RDC : le LGD de Matata Ponyo s’alarme et appelle à rejoindre le « Pacte pour la paix »
RDC : le LGD de Matata Ponyo s’alarme et appelle à rejoindre le « Pacte pour la paix »
AFP
Dans une déclaration rendue publique ce vendredi 13 juin, le parti Leadership et Gouvernance pour le Développement (LGD), accompagné de ses alliés, dresse un tableau « sombre » de la situation que traverse la République démocratique du Congo.
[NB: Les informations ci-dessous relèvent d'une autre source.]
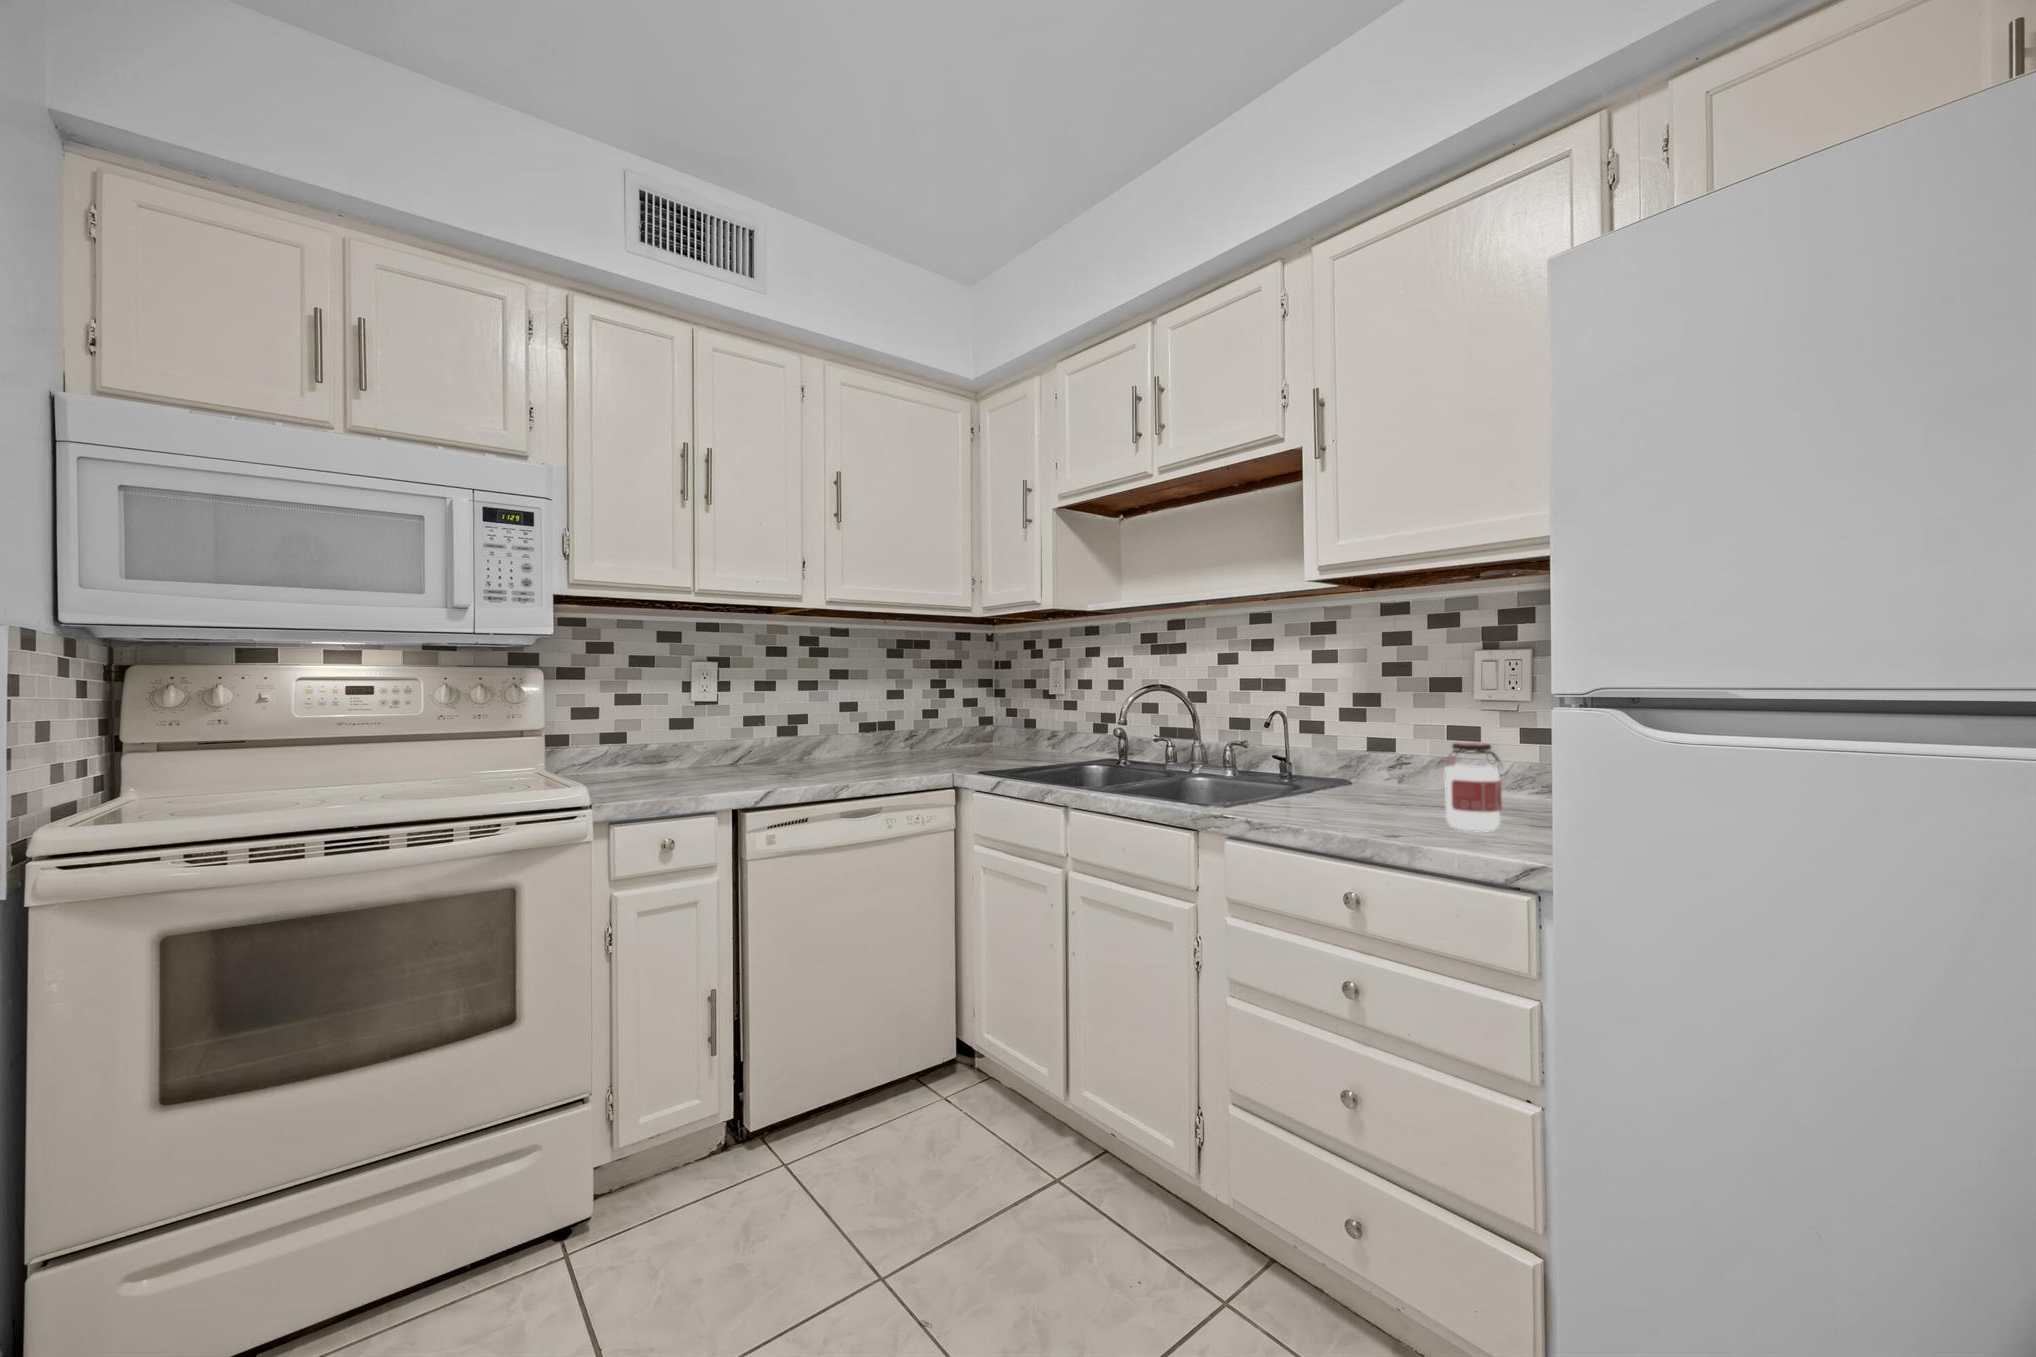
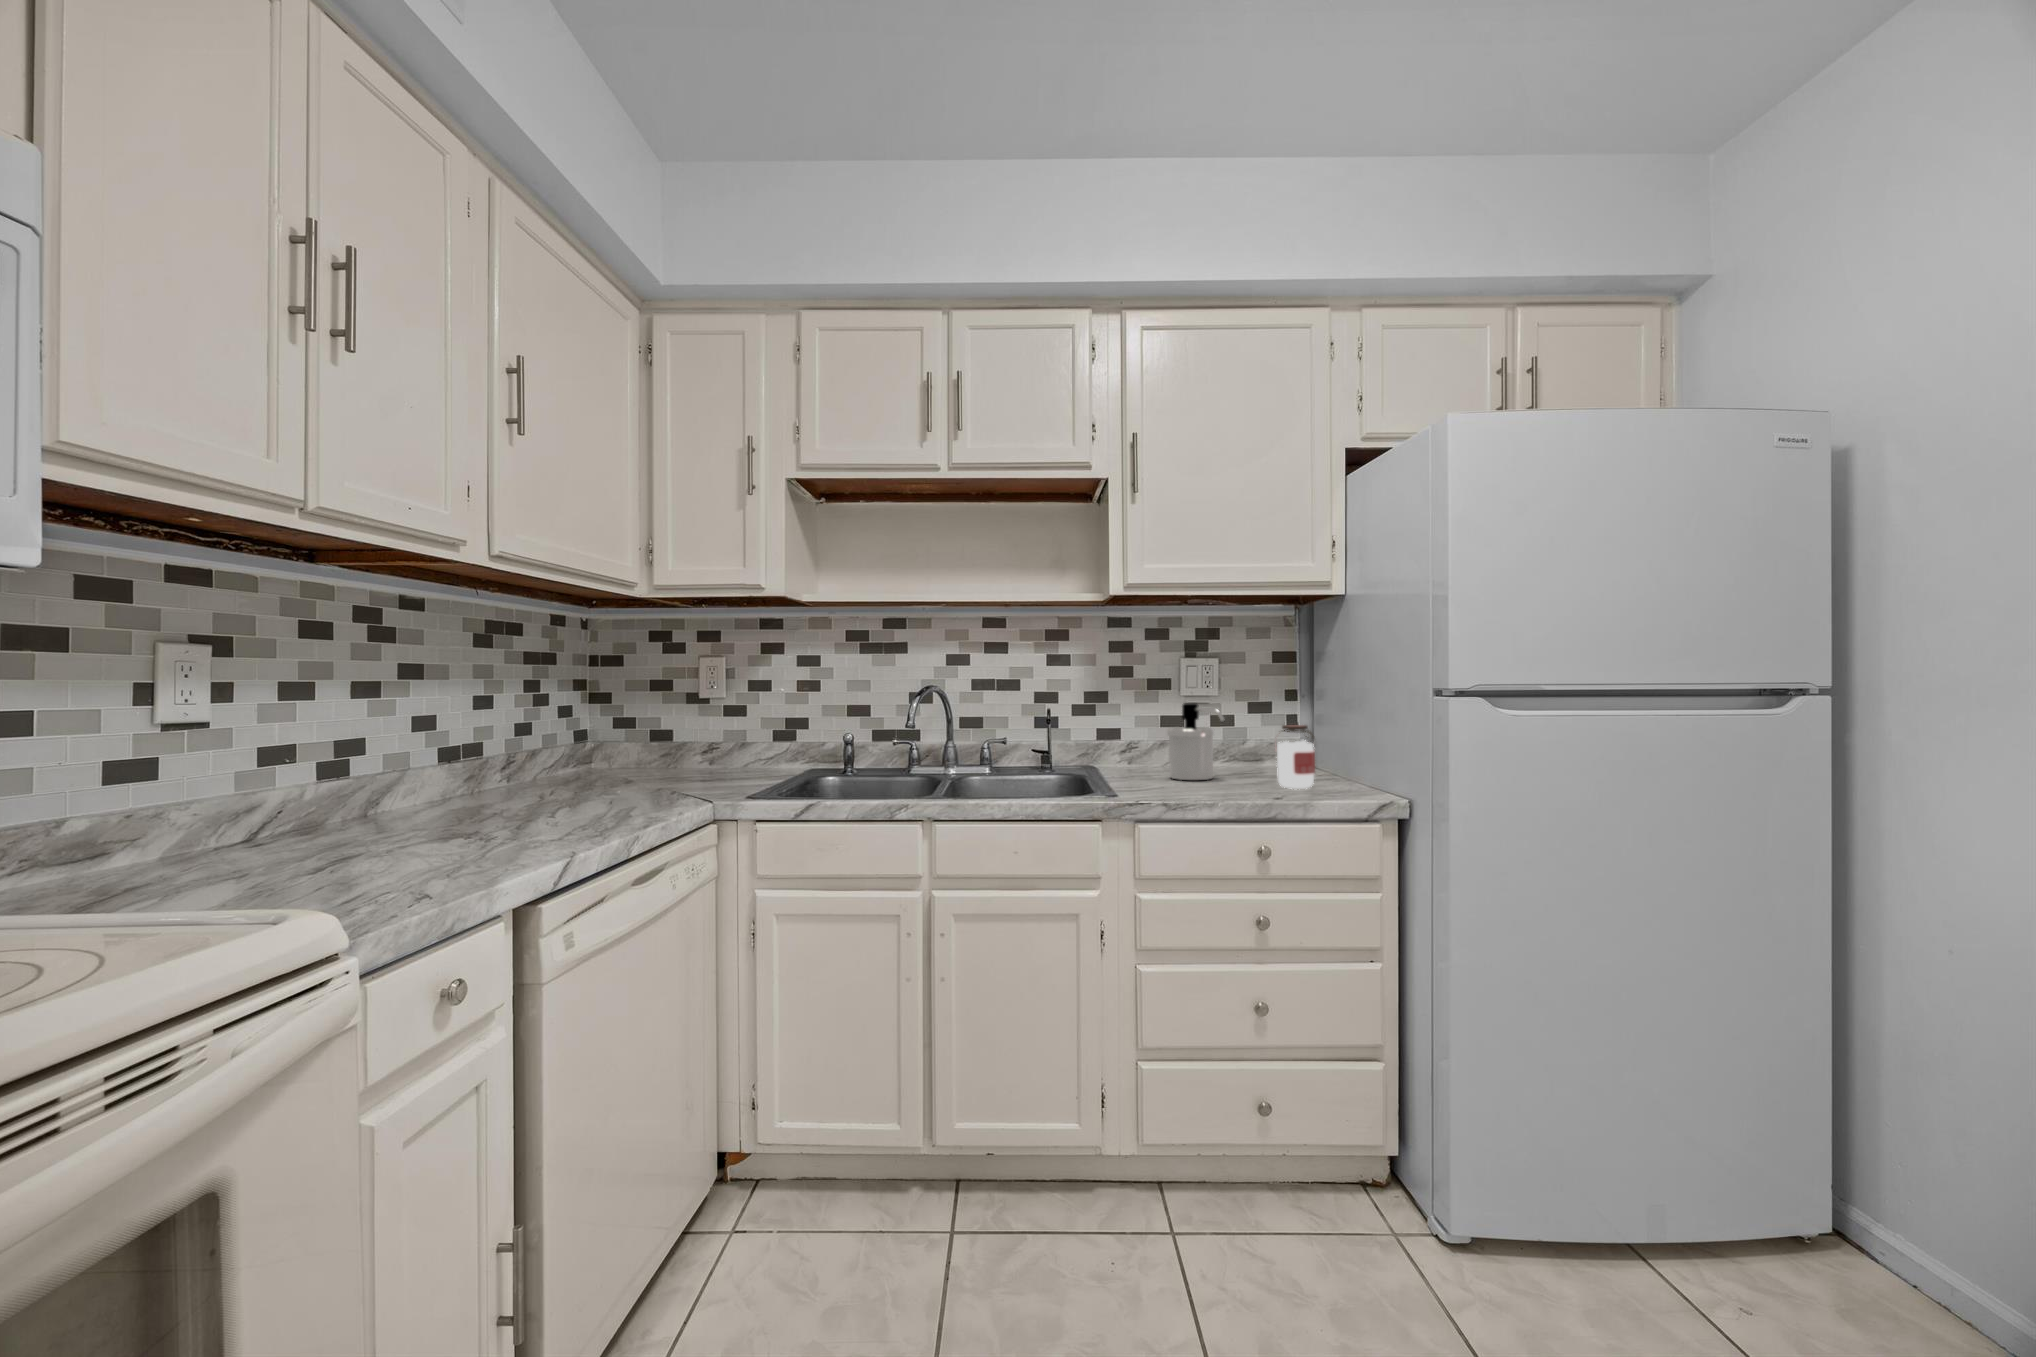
soap dispenser: none [1378,710,1442,808] -> present [1167,703,1224,780]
Il appelle le pays à adhérer au « Pacte pour la paix », une initiative conjointe de la Conférence épiscopale nationale du Congo (CENCO) et de l’Église du Christ au Congo (ECC).
Pour le parti de Matata Ponyo, cette initiative portée par les autorités religieuses représente la « seule issue » à la crise multiforme qui secoue la RDC et la région des Grands Lacs. En revanche, il rejette la récente proposition de Martin Fayulu de créer un « camp pour la patrie », après sa rencontre avec le président Félix Tshisekedi.
Le LGD prend acte du ralliement de la plateforme Lamuka à l’Union sacrée de la nation (USN) et juge que la démarche de Martin Fayulu contribue à « préparer le lit de la balkanisation » du pays.
La formation politique de l’ancien Premier ministre s’en prend également au Vice-Premier ministre et ministre des Transports, Jean-Pierre Bemba, dont elle critique la récente sortie médiatique. Le LGD qualifie ses propos d’« inappropriés » et estime qu’ils menacent l’unité nationale en attisant les tensions à des fins purement politiques.
Autre sujet d’indignation : le détournement présumé de 7 millions de dollars au sein du Conseil supérieur de la magistrature, fonds destinés au paiement des salaires de nouveaux magistrats. Le LGD exige l’ouverture d’une enquête judiciaire pour faire toute la lumière sur cette affaire et sanctionner les responsables.
Le parti dénonce par ailleurs les démolitions arbitraires de maisons à Kinshasa, menées sans respect des procédures légales. Il s’inquiète aussi de la montée des braquages et cambriolages, révélatrice selon lui de la défaillance de l’autorité de l’État. À cela s’ajoutent des arrestations illégales d’officiers militaires, qu’il qualifie d’injustes et contraires à l’État de droit.
Enfin, le LGD rejette catégoriquement l’arrêt rendu le 20 mai dernier par la Cour constitutionnelle, qui a condamné Matata Ponyo à 10 ans de travaux forcés. Le parti qualifie cette décision d’« inique et arbitraire ».